◆ **Supplied records**:
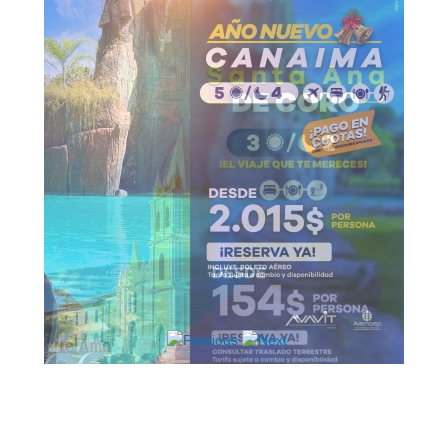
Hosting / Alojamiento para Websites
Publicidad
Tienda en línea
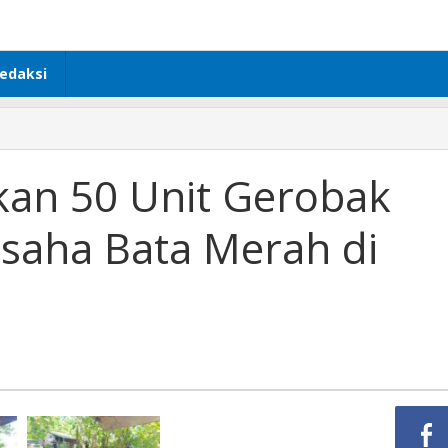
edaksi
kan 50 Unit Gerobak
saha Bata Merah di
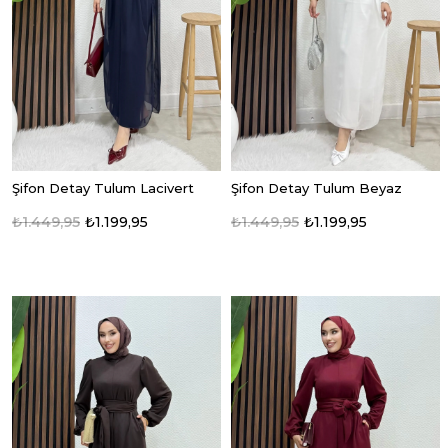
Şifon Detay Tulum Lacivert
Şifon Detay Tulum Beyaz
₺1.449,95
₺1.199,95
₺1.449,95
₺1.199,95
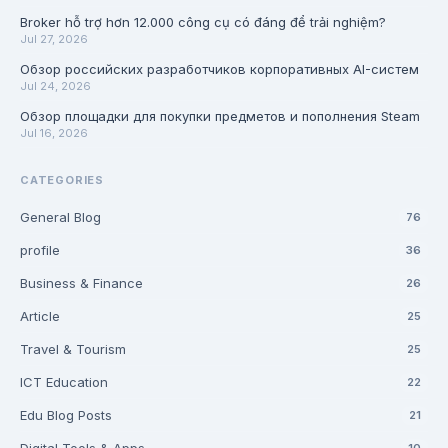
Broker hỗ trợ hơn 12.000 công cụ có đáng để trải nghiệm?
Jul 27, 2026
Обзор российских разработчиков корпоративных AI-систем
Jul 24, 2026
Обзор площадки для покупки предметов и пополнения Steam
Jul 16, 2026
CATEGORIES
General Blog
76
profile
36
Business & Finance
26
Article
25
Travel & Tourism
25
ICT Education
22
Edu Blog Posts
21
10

◆ **Request**: Pick out and copy every line in the records above that contains the word "Detay". Case counts.

◆ **Answer to the exercise**:
Şifon Detay Tulum Lacivert
Şifon Detay Tulum Beyaz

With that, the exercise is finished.